**What to produce:** When scanning the data, count every line with "deres" in it, and report only the resulting number.

(Records from a dataset)
BEGIN

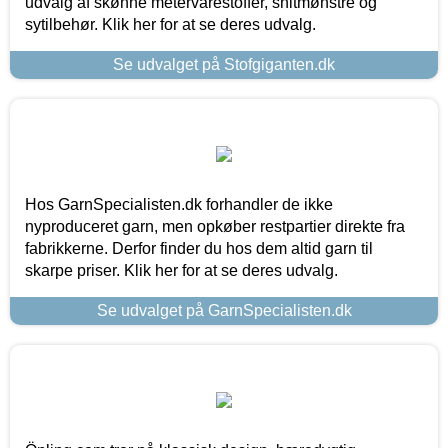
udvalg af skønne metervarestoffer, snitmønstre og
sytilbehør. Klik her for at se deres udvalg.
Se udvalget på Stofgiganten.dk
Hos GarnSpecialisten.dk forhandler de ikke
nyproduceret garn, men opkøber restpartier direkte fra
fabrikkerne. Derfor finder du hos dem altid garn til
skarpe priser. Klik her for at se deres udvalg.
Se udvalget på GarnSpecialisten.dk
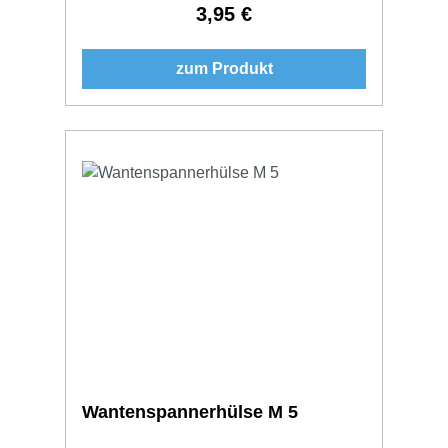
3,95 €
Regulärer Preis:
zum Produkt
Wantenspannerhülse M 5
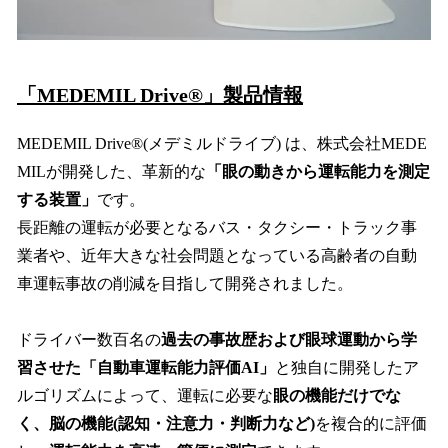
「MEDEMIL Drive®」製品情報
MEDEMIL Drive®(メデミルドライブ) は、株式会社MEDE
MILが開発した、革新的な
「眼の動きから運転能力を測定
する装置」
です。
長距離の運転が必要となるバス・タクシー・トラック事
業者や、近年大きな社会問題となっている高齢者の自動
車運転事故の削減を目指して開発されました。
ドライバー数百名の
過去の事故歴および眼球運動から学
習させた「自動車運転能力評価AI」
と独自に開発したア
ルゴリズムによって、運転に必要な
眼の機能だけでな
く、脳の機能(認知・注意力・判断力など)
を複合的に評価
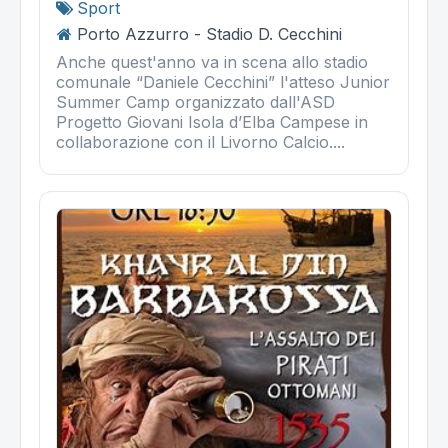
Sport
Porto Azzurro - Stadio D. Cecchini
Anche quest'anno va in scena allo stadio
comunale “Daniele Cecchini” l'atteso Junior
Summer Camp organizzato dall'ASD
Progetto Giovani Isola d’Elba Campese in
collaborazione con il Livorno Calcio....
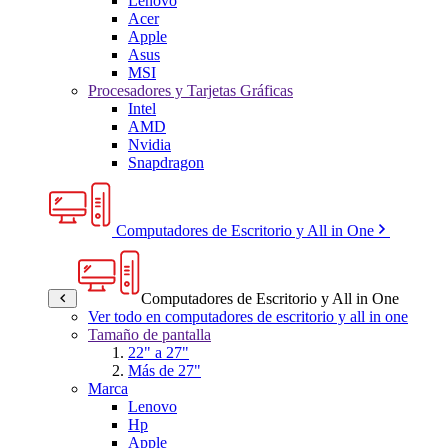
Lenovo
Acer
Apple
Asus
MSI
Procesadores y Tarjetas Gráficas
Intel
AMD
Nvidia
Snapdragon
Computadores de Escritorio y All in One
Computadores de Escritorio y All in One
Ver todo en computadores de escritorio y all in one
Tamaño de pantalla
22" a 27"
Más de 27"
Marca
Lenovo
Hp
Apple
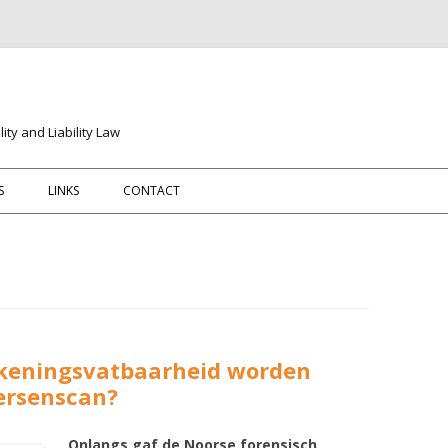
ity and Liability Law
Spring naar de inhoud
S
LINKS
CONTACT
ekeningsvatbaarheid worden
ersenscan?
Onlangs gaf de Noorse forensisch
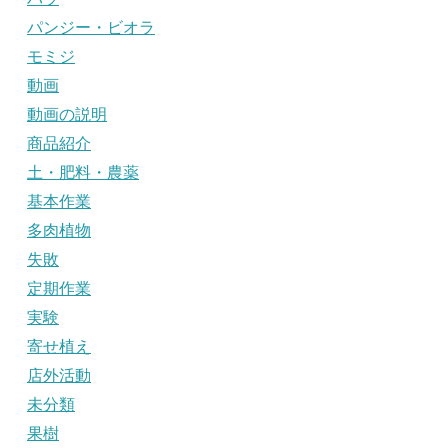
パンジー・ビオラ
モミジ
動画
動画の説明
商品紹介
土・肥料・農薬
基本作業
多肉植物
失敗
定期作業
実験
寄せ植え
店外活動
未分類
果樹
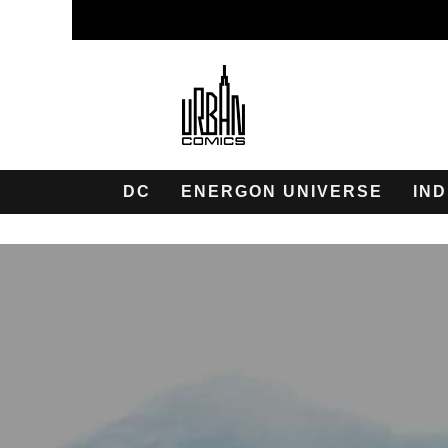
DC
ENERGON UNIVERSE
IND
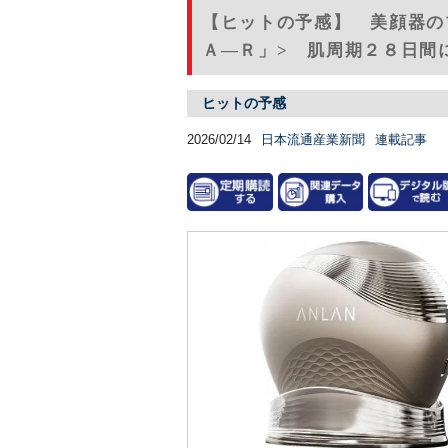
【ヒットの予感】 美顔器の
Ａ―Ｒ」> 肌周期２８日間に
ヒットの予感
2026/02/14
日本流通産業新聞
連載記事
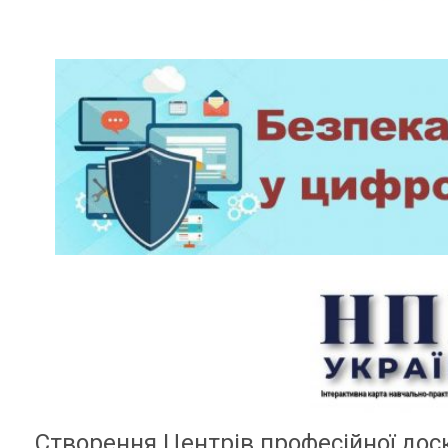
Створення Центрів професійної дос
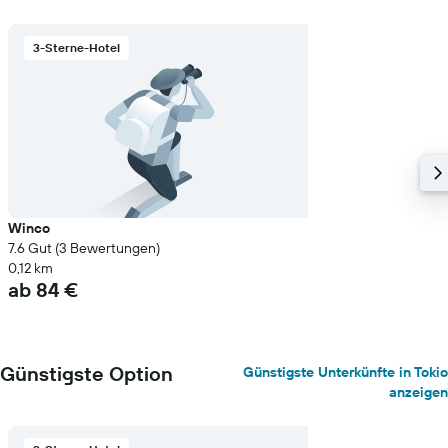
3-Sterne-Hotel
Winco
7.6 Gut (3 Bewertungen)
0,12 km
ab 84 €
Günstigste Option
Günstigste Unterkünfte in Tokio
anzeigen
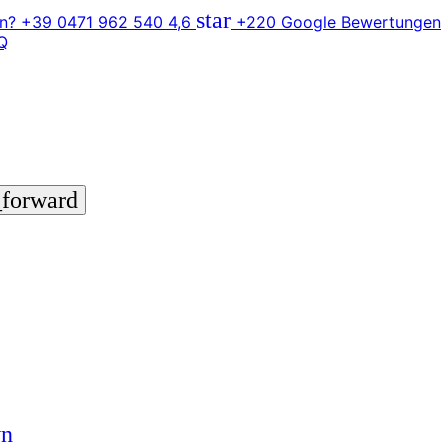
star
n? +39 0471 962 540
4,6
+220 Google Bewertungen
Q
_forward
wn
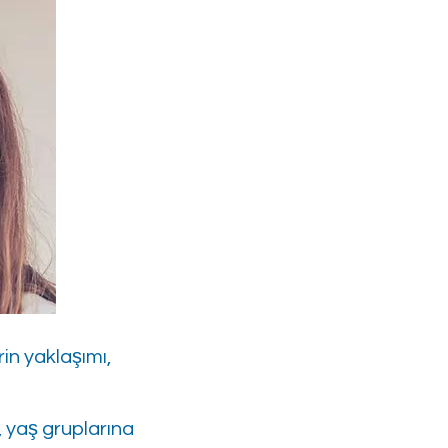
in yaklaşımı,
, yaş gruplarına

END

**Completed task:** 2